Zu erledigende Aufgaben
- A) Geben Sie aus dem Textauszug alles von „Nun mögen die“ bis hinunter zu „der Stange hält?“ wortgetreu wieder.
- B) Wer macht laut dem Textauszug auch vor sehr obskuren Bewohnern des DC-Universums nicht halt?

Textauszug
========================

Was für ein großer Nerd muss man eigentlich sein, um die neuen DC-Serien gänzlich verstehen zu können? Aus irgendeinem Grund gerät, wie wohl in ca. 51 anderen DC-Reihen, die Realität aus den Fugen, und da Magie im Spiel ist, ist die reguläre Justice League ratlos. Eine neue, dunklere Justice League muss her, mit dunklen Helden, die „eine Gefahr für sich selbst sind, was aber nicht heißt, dass sie nicht auch für andere gefährlich sein können“ (Zitat: Madame Xanadu). Natürlich muss diese dunkle Liga erst noch zusammengewürfelt werden.
Nun mögen die Figuren dieser Liga den Kennern des DC-Universums durchaus bekannt sein, den Gelegenheitsleser dürfte das Buch hingegen ziemlich überfahren, denn Peter Milligan macht auch vor sehr obskuren Bewohnern des DC-Universums nicht halt. Schlimmer noch: Einerseits sollte man die Figuren zwar am besten bereits kennen, andererseits werden sie aber teilweise auf eine neue und individuelle Weise charakterisiert, so dass durchaus von einer Neuinterpretation gesprochen werden kann. Ob man damit neue Leser findet und alte Leser bei der Stange hält?

========================

Bereitgestellte Daten
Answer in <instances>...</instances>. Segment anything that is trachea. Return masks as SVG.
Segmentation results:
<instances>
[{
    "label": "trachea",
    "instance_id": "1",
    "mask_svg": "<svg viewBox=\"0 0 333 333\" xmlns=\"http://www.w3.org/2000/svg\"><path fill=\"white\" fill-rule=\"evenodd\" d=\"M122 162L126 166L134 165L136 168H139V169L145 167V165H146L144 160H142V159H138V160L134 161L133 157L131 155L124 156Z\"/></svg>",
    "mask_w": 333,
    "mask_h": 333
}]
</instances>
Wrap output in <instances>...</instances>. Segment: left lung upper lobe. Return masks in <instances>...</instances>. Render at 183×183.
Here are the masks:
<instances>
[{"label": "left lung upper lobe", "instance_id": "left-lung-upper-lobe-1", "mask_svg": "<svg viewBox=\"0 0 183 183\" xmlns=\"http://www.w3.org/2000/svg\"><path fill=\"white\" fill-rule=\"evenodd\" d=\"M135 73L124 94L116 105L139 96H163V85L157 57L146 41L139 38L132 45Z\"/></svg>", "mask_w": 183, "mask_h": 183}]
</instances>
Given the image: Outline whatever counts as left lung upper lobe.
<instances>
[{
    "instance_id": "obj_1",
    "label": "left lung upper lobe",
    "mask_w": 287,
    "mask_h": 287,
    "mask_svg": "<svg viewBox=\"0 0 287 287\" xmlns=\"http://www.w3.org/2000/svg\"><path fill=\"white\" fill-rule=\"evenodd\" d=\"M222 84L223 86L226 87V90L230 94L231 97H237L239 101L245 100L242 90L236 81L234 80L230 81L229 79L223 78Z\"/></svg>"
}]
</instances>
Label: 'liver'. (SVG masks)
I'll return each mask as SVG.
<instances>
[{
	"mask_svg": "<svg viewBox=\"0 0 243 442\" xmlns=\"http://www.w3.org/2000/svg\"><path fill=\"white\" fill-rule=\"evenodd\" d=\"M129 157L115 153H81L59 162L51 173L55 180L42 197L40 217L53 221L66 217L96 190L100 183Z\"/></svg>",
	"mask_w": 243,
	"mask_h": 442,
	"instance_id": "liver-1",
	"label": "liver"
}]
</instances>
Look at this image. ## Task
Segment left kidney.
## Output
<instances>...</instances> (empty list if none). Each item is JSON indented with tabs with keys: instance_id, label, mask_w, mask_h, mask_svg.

========================

Ergebnisse der Übung
- A)
Nun mögen die Figuren dieser Liga den Kennern des DC-Universums durchaus bekannt sein, den Gelegenheitsleser dürfte das Buch hingegen ziemlich überfahren, denn Peter Milligan macht auch vor sehr obskuren Bewohnern des DC-Universums nicht halt. Schlimmer noch: Einerseits sollte man die Figuren zwar am besten bereits kennen, andererseits werden sie aber teilweise auf eine neue und individuelle Weise charakterisiert, so dass durchaus von einer Neuinterpretation gesprochen werden kann. Ob man damit neue Leser findet und alte Leser bei der Stange hält?

- B) Peter Milligan.